**EXTRAIT**

Il a peut-être peur des critiques que pourraient susciter ses habitudes de lecture.

Par exemple, imaginons-le confier aux journalistes que la Bible est son livre de chevet. Pour le premier ministre d'un pays où le quart de la population est non croyante, c'est périlleux.

Et s'il disait qu'il a lu des traités d'économie, de philosophie et de sciences politiques? Dans ce cas, on le traiterait d'intellectuel. C'est bien connu, les gens qui ont la curiosité qu'il faut pour ouvrir un livre, s'y plonger et (peut-être) en ressortir moins cons sont dangereux. Regardez Michael Ignatieff.

Stephen Harper (et ses faiseurs d'image) a sans doute calculé que pour ne pas froisser le vieux fond anti-intellectuel de sa base électorale, il serait préférable pour lui de cultiver l'image d'un homme qui ne se cultive pas.

Alors il nous fait croire à tous qu'on peut diriger un pays du G8 en n'ayant que le Guinness des records parmi ses lectures favorites.

Cela dit, je le soupçonne d'entretenir cette fiction autour de lui pour une autre bonne raison.

Un jour, il espère sans doute lire son nom dans son livre préféré sous une rubrique plus honorable que "Premier ministre du Canada ayant dirigé le plus longtemps un gouvernement minoritaire".

**ENTRÉES RÉPERTORIÉES**
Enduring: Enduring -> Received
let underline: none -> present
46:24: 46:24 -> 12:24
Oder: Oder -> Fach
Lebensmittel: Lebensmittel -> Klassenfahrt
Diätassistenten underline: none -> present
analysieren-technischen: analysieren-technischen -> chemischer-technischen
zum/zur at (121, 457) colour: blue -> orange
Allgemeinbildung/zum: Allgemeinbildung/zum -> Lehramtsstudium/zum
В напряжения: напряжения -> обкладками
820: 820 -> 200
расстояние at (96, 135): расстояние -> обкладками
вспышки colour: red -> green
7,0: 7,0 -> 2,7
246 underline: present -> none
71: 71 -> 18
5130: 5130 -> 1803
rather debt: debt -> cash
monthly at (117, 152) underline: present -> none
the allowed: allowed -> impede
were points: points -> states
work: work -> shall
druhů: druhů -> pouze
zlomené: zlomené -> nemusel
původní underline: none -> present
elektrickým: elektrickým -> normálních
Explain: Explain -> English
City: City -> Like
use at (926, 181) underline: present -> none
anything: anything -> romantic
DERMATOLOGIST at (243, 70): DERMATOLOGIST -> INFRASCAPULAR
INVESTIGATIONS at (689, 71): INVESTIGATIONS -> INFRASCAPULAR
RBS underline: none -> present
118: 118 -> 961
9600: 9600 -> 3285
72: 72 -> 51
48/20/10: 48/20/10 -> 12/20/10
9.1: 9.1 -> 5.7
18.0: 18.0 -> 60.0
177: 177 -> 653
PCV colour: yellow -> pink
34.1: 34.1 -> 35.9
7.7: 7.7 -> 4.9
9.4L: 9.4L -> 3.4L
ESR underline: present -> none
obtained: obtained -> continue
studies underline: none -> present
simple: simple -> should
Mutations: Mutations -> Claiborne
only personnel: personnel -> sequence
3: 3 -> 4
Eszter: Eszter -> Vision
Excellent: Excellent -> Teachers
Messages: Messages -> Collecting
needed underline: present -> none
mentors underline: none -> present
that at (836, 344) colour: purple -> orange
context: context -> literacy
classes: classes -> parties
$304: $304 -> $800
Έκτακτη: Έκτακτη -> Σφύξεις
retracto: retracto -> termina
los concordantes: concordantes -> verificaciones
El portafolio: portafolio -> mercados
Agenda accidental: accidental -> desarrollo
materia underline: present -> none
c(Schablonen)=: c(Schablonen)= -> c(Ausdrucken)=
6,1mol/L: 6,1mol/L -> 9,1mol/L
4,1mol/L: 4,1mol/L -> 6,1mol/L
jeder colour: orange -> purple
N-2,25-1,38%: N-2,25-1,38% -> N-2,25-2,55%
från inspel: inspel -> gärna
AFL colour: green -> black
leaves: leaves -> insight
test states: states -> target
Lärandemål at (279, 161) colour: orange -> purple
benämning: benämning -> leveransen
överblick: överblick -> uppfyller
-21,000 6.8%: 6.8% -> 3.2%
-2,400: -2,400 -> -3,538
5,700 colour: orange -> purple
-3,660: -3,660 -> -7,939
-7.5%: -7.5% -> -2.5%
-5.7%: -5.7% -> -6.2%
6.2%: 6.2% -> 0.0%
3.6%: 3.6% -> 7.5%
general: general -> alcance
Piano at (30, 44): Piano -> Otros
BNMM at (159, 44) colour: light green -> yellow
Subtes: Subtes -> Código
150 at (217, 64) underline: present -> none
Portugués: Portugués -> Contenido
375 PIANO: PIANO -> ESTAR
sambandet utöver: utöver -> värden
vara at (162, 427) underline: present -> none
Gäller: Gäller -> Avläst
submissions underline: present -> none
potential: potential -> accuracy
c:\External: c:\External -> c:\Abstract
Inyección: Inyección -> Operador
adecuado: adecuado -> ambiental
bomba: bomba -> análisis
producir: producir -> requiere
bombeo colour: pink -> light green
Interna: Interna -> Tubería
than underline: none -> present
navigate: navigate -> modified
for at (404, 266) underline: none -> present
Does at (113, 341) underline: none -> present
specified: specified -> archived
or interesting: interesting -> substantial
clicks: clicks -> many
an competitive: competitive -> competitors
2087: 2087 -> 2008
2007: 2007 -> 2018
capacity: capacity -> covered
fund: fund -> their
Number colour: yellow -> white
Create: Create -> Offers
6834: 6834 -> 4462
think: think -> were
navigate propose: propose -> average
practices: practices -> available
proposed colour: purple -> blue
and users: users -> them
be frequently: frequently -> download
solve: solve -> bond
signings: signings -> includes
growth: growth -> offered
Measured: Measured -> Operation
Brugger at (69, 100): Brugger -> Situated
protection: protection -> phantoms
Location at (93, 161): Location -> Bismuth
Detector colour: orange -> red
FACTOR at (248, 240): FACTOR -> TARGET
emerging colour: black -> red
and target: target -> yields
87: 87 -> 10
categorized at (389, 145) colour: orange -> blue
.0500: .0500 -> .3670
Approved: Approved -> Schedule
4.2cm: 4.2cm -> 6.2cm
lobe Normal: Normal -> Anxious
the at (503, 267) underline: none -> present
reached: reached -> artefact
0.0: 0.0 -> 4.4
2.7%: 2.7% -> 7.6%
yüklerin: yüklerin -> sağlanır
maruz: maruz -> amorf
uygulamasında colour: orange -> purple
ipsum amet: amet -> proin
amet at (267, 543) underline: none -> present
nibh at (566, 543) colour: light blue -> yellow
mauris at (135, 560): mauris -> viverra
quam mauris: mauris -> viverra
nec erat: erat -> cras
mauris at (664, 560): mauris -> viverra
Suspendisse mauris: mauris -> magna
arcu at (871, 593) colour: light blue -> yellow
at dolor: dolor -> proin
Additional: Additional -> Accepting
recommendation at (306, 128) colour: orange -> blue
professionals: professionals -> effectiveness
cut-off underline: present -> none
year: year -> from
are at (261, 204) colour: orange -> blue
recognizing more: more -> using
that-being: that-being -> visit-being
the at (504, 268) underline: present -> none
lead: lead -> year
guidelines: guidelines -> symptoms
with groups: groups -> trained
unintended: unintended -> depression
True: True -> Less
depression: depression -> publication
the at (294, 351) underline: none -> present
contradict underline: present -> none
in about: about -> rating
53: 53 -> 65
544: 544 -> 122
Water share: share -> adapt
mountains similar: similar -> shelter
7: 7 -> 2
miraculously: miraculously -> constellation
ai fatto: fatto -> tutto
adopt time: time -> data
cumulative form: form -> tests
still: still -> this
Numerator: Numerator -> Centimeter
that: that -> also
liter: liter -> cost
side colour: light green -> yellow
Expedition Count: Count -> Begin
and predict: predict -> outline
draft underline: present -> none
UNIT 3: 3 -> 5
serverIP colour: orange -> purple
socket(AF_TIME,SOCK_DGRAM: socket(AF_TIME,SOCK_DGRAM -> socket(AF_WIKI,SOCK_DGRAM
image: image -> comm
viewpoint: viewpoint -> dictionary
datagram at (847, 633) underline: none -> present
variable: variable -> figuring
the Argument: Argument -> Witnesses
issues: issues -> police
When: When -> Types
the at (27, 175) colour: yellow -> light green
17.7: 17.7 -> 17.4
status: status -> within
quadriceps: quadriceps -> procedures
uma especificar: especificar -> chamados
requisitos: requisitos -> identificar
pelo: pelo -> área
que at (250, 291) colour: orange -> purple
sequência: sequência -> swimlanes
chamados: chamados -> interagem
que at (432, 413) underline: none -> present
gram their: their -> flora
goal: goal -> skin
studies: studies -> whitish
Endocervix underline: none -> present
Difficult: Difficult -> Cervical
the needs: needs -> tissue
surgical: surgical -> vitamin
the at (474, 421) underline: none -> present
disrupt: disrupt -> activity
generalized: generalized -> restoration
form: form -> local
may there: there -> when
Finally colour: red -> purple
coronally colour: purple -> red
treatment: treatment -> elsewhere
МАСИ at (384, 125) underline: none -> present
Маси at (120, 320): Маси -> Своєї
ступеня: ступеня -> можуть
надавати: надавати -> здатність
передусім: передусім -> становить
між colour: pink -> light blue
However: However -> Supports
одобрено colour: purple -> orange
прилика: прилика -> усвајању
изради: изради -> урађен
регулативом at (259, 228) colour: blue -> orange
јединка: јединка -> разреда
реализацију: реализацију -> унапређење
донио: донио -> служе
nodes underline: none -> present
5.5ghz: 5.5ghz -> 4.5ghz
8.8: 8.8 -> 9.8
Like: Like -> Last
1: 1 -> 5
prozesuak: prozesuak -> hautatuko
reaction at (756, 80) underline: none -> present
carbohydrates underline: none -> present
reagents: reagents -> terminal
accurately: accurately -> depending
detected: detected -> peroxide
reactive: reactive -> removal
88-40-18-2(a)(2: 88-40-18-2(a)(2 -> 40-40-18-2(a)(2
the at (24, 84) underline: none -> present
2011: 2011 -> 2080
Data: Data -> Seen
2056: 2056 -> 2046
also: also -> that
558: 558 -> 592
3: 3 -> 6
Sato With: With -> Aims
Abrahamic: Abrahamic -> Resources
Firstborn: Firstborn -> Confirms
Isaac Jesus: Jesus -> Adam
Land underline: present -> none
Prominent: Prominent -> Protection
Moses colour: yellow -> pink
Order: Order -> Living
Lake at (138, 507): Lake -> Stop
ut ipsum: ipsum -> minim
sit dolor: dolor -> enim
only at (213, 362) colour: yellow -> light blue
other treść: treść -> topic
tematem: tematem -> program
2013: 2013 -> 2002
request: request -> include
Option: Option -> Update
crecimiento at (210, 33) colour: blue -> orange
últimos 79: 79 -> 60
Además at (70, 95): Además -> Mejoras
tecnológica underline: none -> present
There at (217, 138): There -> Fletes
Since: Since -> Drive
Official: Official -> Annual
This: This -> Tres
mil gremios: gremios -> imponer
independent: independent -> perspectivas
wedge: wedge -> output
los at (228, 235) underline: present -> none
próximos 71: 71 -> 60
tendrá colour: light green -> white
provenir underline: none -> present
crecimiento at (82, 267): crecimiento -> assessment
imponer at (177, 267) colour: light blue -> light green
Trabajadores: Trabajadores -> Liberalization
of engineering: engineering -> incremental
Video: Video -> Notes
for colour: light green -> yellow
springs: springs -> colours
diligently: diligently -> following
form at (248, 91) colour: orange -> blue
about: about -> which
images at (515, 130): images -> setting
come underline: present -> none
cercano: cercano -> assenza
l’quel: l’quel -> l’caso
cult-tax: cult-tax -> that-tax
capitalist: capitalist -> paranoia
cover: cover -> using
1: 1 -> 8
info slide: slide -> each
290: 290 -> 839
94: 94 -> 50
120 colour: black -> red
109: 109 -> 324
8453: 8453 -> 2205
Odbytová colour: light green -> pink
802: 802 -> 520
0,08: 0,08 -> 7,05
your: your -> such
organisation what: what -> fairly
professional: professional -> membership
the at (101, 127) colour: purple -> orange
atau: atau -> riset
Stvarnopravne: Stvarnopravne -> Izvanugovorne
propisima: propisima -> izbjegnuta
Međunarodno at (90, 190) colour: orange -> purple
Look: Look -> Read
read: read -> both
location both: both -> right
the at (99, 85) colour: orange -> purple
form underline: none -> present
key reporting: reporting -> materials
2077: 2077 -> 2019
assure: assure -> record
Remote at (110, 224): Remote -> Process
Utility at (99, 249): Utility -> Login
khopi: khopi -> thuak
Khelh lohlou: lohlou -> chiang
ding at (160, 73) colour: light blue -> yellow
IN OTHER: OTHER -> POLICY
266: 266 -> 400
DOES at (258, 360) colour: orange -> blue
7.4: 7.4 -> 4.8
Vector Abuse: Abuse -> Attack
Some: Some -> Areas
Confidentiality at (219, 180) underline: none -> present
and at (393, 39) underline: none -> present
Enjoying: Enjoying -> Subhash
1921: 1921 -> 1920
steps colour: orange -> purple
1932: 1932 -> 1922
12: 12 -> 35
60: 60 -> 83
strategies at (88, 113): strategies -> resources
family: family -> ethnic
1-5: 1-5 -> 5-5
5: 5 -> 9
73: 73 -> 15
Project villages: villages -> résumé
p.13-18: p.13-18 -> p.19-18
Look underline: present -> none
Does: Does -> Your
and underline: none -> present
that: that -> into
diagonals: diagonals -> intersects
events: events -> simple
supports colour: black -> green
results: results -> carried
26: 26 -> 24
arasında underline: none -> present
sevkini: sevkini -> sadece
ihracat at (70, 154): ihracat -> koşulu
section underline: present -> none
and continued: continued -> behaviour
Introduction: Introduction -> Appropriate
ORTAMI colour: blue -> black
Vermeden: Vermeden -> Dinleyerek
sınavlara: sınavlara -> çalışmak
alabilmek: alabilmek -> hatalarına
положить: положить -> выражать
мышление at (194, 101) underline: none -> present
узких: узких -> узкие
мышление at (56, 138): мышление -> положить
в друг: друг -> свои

**CONSIGNE 1**
Reproduisez à l'identique le passage de l'extrait qui s'ouvre sur les mots "Par exemple, imaginons-le" et se clôt sur "croyante, c'est périlleux.".
**CONSIGNE 2**
Exprimez sous forme de liste JSON de chaînes, à raison d'une chaîne par ligne et sans les lignes vides, les entrées depuis la première jusqu'à la ligne contenant "rather debt: debt -> cash", celle-ci comprise.

**RÉSULTAT 1**
Par exemple, imaginons-le confier aux journalistes que la Bible est son livre de chevet. Pour le premier ministre d'un pays où le quart de la population est non croyante, c'est périlleux.

**RÉSULTAT 2**
[
  "Enduring: Enduring -> Received",
  "let underline: none -> present",
  "46:24: 46:24 -> 12:24",
  "Oder: Oder -> Fach",
  "Lebensmittel: Lebensmittel -> Klassenfahrt",
  "Diätassistenten underline: none -> present",
  "analysieren-technischen: analysieren-technischen -> chemischer-technischen",
  "zum/zur at (121, 457) colour: blue -> orange",
  "Allgemeinbildung/zum: Allgemeinbildung/zum -> Lehramtsstudium/zum",
  "В напряжения: напряжения -> обкладками",
  "820: 820 -> 200",
  "расстояние at (96, 135): расстояние -> обкладками",
  "вспышки colour: red -> green",
  "7,0: 7,0 -> 2,7",
  "246 underline: present -> none",
  "71: 71 -> 18",
  "5130: 5130 -> 1803",
  "rather debt: debt -> cash"
]